Would you show every line from the records that holds "assignment"?
____
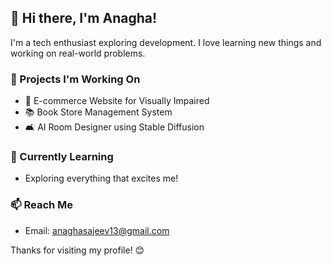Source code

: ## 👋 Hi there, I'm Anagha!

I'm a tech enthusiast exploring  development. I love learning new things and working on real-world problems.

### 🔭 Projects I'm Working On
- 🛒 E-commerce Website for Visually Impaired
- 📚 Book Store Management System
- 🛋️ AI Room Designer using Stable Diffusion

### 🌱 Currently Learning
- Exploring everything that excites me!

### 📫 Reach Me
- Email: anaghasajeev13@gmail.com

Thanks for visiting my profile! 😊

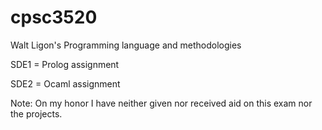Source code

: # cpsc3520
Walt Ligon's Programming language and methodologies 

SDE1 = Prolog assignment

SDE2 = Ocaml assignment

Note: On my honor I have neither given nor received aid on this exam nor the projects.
____
◆ TASK OUTPUT
SDE1 = Prolog assignment
SDE2 = Ocaml assignment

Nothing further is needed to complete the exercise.